"I don't believe in fiction," says Andrei Tarkovsky, in answer to a question about his use of science fiction stories in two of his films, Solaris and Stalker.
You could see this documentary as an elaboration of Tarkovsky's idea of fiction and truth -- which he usually characterizes as "poetic". It's a documentary that looks and sounds just like a Tarkovsky film, and I think Tarkovsky would probably not have felt that there was any essential difference in truthfulness between this and any of his other films. Whatever his intention in making it, it is fascinating as a meditation on the nature of truth and representation.

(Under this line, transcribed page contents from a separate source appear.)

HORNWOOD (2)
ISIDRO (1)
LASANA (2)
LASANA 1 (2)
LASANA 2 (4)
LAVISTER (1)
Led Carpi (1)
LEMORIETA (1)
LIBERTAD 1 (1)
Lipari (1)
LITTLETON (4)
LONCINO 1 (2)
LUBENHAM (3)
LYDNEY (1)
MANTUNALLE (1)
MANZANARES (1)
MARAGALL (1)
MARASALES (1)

At first I thought it must have been staged to some degree, but over the course of the film it becomes obvious that it was not. This mixture of an almost cinema verite quality with the look and feel of a Tarkovsky film seems surprisingly natural, and this is what makes this film so interesting. At one point, asked what advice he would give to aspiring filmmakers, Tarkovsky says that filmmakers should not separate their films from their lives. And in Tarkovsky's manner, the way he talks and the gestures he makes, the brooding way he answers questions, propping himself against a window grate as if to shut himself off from the world for a minute, fiddling with a blade of grass, in all of it you can clearly see that everywhere his characters and the style of his films does indeed come authentically from him, from his life as he sees it. And so it is with this documentary, which brings his life and his aesthetic together in such a fascinating way.
Although Voyage In Time was obviously shot on a small budget with unimpressive equipment (it's interesting to see Tarkovsky's languid style executed with the jittery camera motions of an inferior tripod), it is another Tarkovsky film through and through, and deserves to be considered among his body of work rather than as an adjunct.